Summary
Between 2026-02-11 14:30 and 2026-02-12 07:00 UTC we experienced intermittent Dashboard / SDK API degradation and delays in event delivery to integrations (incl. custom webhook). The incident was caused by an unintended network configuration change during planned maintenance, which led to unstable network interfaces on a subset of our infrastructure.
Timeline (UTC)
- 14:30 — network instability begins on a limited subset of infrastructure;
- 15:10 — event sending latency begins increasing;
- 16:20 — service instances in the affected area begin restarting; 5xx errors increase for part of Dashboard traffic;
- 17:31 — peak impact: SDK downtime begins; we place temporary restrictions to stabilize the platform and reduce cascading failures;
- 17:51 — SDK recovers;
- 18:00 — event processing resumes, but with elevated delay;
- 19:00 — Dashboard recovers;
- 20:00 — event delivery returns to normal levels;
- 20:40–22:10 — intermittent Dashboard degradation;
- 05:30–06:30 — second wave: broad latency spike caused by a wider propagation of the same triggering change;
- 06:40 — triggering change fully reverted; services stabilize.
Customer impact
Event delivery to integrations
- 2026-02-11 15:10–17:31 UTC — events were delivered with ~5–10 min delay;
- 2026-02-11 17:31–18:00 UTC — event delivery paused;
- 2026-02-11 18:00–20:00 UTC — events were delivered with ~15–20 min delay, then returned to normal.
Dashboard API
- 2026-02-11 14:30–16:20 UTC — high latency for a portion of traffic;
- 2026-02-11 16:20–17:31 UTC — elevated 5xx errors for a portion of traffic;
- 2026-02-11 17:31–19:00 UTC — Dashboard was unavailable;
- 2026-02-11 19:00–22:10 UTC — intermittent latency, then stabilized;
- 2026-02-12 05:30–06:30 UTC — high latency affecting a larger share of traffic.
SDK API
- 2026-02-11 17:31–17:51 UTC — full downtime;
- 2026-02-12 05:30–06:30 UTC — high latency.
Root cause
During planned maintenance, a DevOps engineer executed a bash script intended to add a host route and restart the network interface. The script contained a bug that caused it to run in an infinite loop, sequentially restarting network interfaces across nodes. These repeated interface restarts introduced intermittent network disruption and latency in communication between internal services.

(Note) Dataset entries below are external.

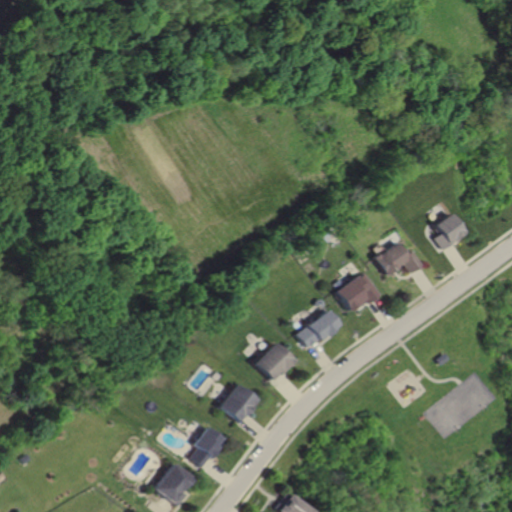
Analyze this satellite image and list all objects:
crop: (217, 171)
building: (442, 230)
building: (442, 231)
building: (390, 259)
building: (391, 259)
road: (452, 261)
road: (420, 284)
building: (351, 291)
building: (350, 292)
road: (377, 314)
building: (311, 328)
building: (311, 328)
road: (341, 352)
road: (404, 352)
building: (438, 357)
building: (269, 361)
building: (269, 361)
road: (319, 361)
road: (350, 362)
road: (359, 369)
road: (435, 379)
road: (286, 390)
park: (440, 392)
park: (470, 396)
building: (232, 402)
building: (234, 403)
park: (445, 417)
road: (255, 429)
building: (204, 446)
building: (203, 447)
road: (219, 474)
building: (171, 483)
building: (172, 485)
building: (287, 504)
building: (288, 505)
road: (161, 506)
road: (230, 507)
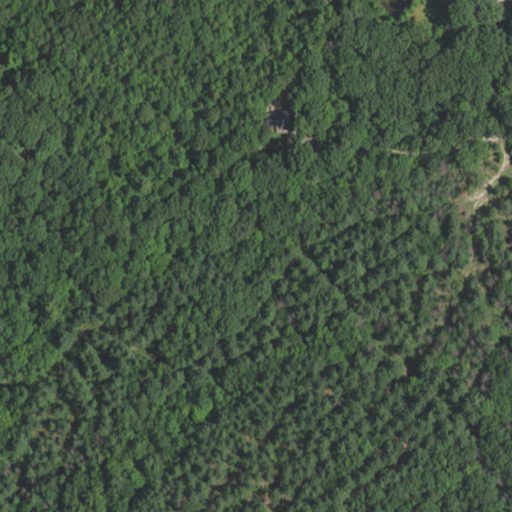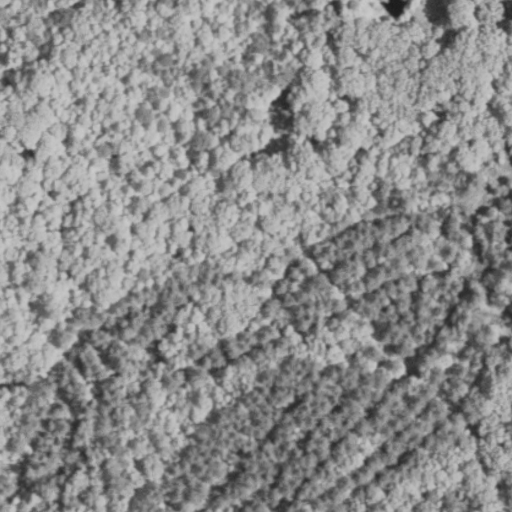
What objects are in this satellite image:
road: (506, 12)
building: (282, 118)
building: (283, 118)
road: (414, 153)
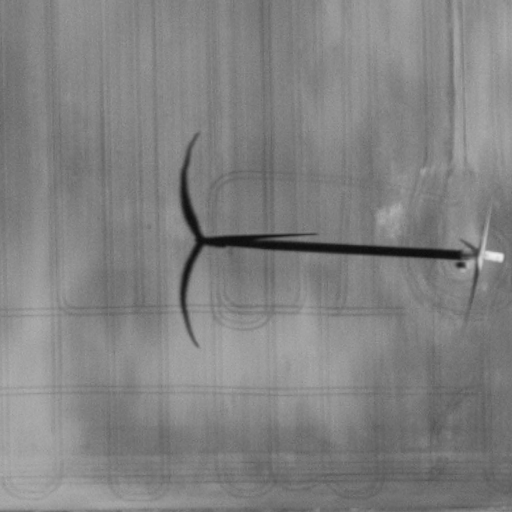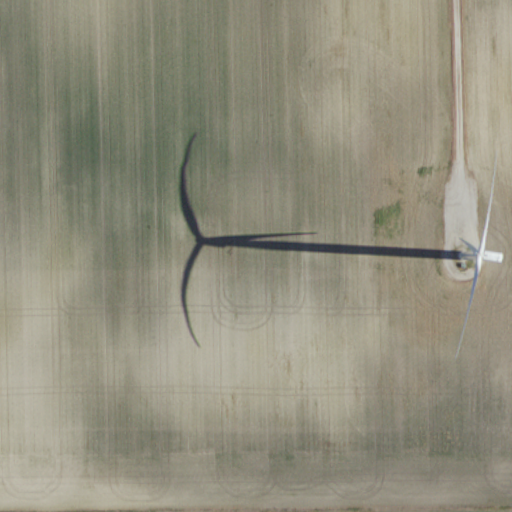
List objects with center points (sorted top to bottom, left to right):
road: (456, 116)
wind turbine: (463, 256)
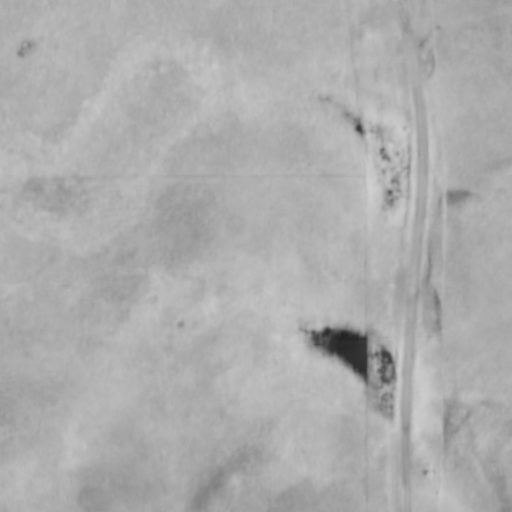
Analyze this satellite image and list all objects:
road: (414, 255)
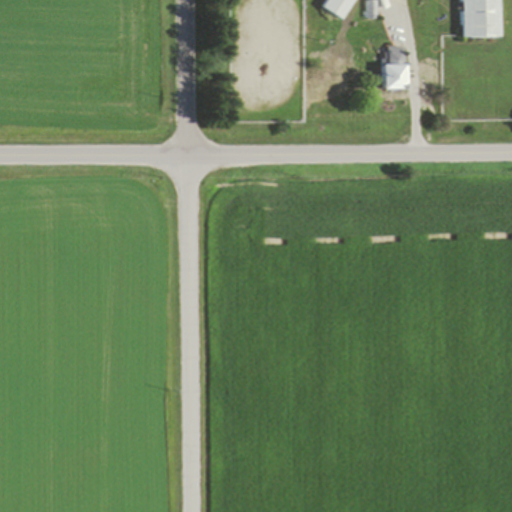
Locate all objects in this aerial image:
building: (478, 18)
building: (391, 69)
road: (410, 75)
road: (184, 78)
road: (256, 155)
road: (191, 333)
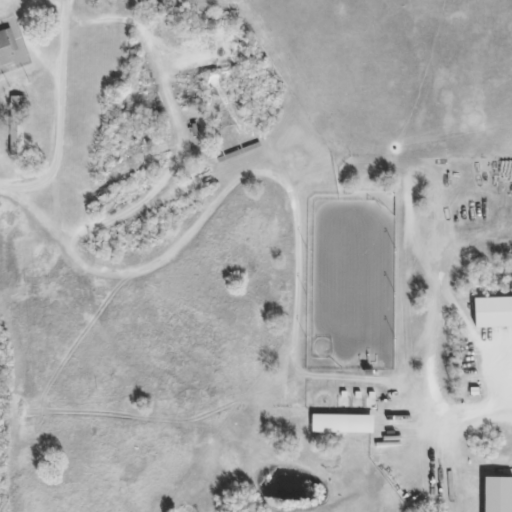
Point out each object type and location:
building: (14, 125)
building: (132, 143)
building: (199, 172)
building: (492, 311)
building: (341, 422)
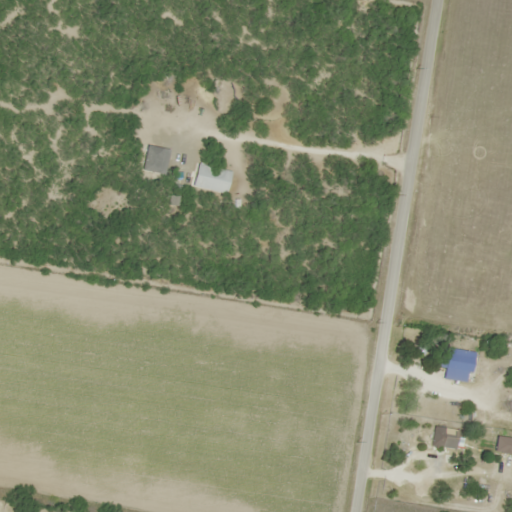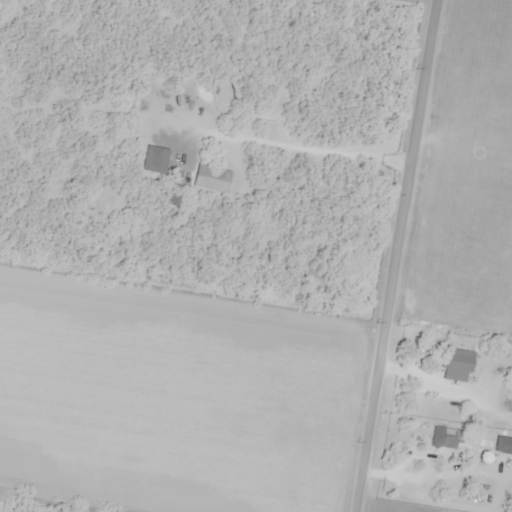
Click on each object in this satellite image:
road: (394, 256)
building: (452, 363)
building: (441, 438)
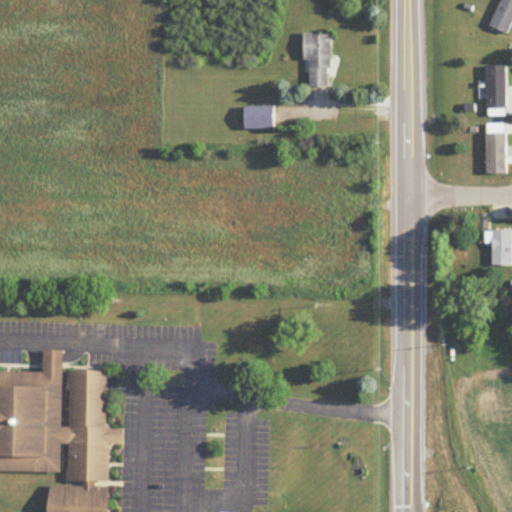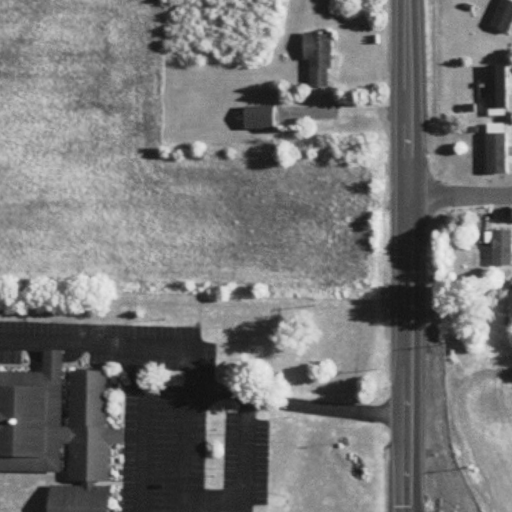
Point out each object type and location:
building: (503, 17)
building: (319, 60)
building: (260, 118)
road: (460, 198)
building: (502, 250)
road: (409, 256)
road: (72, 341)
road: (143, 385)
parking lot: (163, 412)
building: (60, 431)
building: (63, 432)
road: (187, 440)
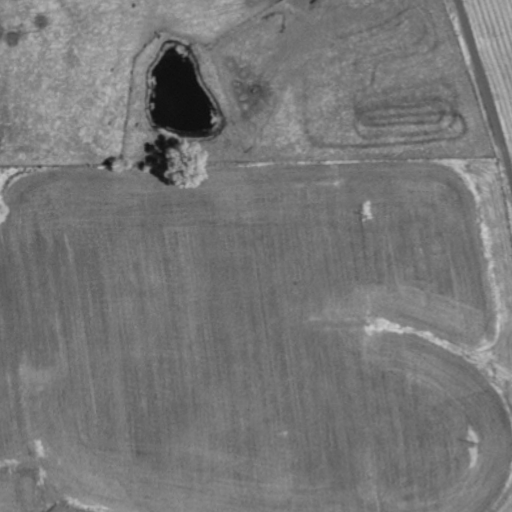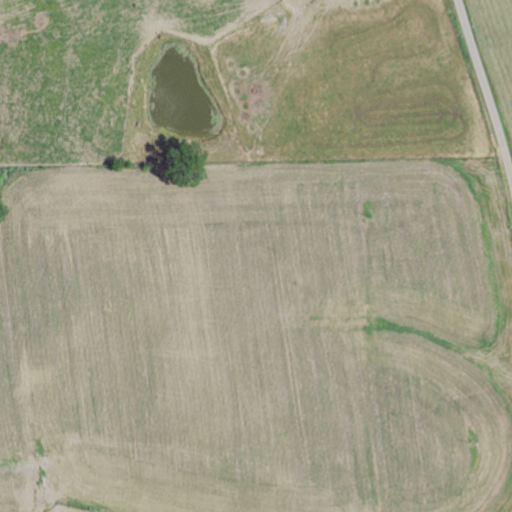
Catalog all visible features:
road: (485, 91)
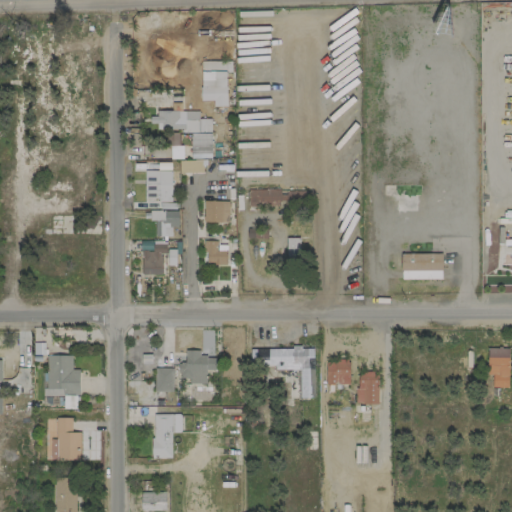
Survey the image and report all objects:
road: (101, 2)
building: (214, 87)
building: (189, 129)
road: (320, 164)
building: (190, 166)
building: (157, 186)
building: (400, 189)
building: (272, 197)
building: (215, 211)
building: (163, 221)
road: (191, 244)
building: (292, 247)
building: (214, 253)
building: (153, 260)
road: (114, 264)
building: (421, 266)
road: (244, 270)
road: (255, 312)
building: (288, 364)
building: (195, 366)
building: (498, 366)
building: (0, 370)
building: (337, 371)
building: (61, 376)
building: (163, 379)
building: (367, 387)
building: (69, 402)
building: (0, 404)
building: (164, 433)
building: (65, 441)
building: (64, 494)
building: (152, 500)
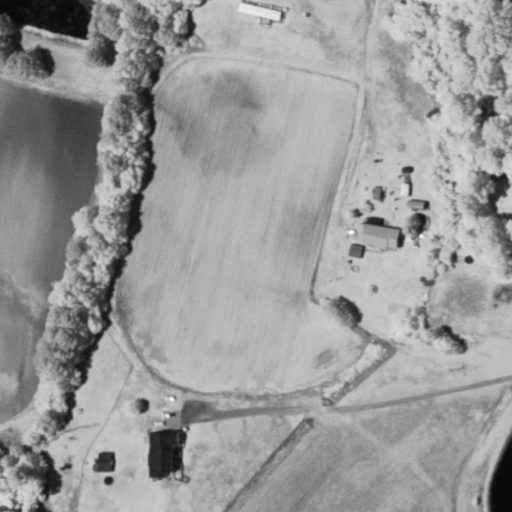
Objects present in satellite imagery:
road: (365, 102)
building: (380, 235)
road: (341, 408)
road: (472, 444)
building: (165, 452)
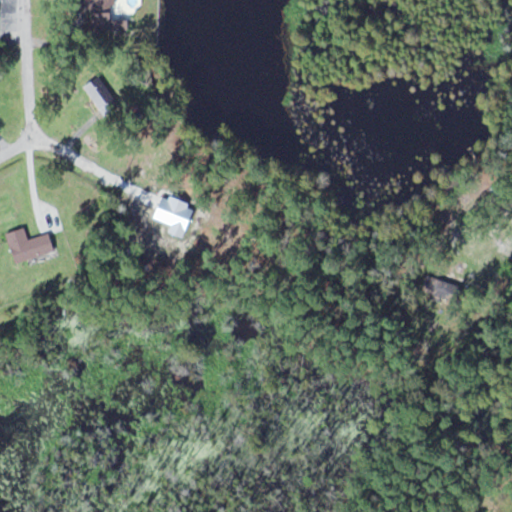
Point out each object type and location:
building: (111, 17)
building: (102, 92)
road: (29, 102)
road: (15, 145)
building: (31, 243)
building: (482, 244)
building: (450, 289)
road: (504, 413)
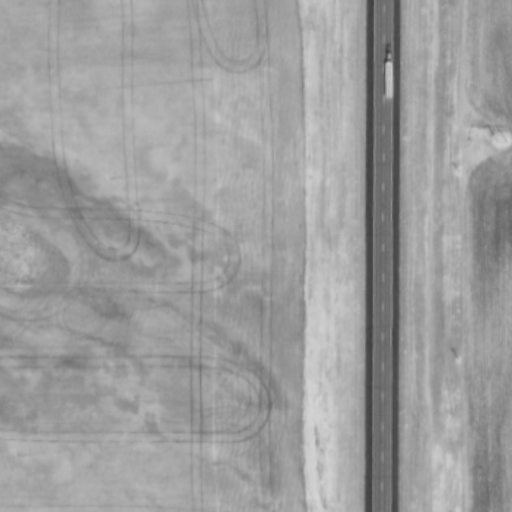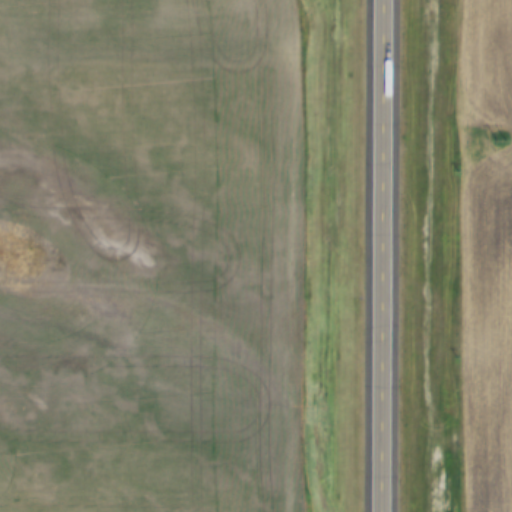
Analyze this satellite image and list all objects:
power tower: (499, 138)
road: (385, 256)
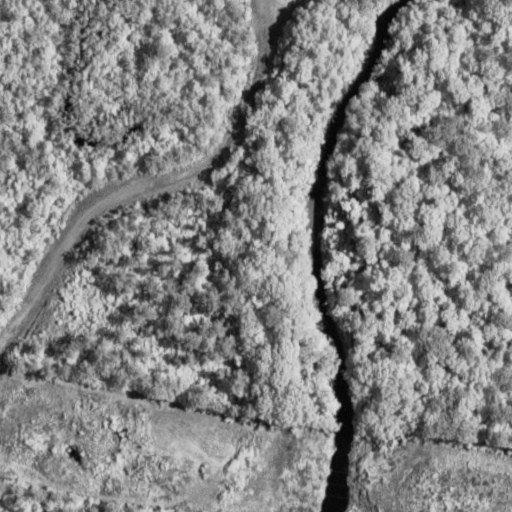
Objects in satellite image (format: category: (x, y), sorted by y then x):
road: (131, 170)
river: (317, 243)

This had a particularly strong impact on our Postgres connection pool:
- network restarts repeatedly dropped existing database connections, forcing the service to open new ones;
- the old connections were not immediately removed on the Postgres side (they had a 20-minute lifetime/timeout);
- as a result, dead/stale connections accumulated quickly and eventually exhausted the Postgres connection limit (max_connections);
- once the limit was reached, service could not open new connections, which caused errors and degraded availability.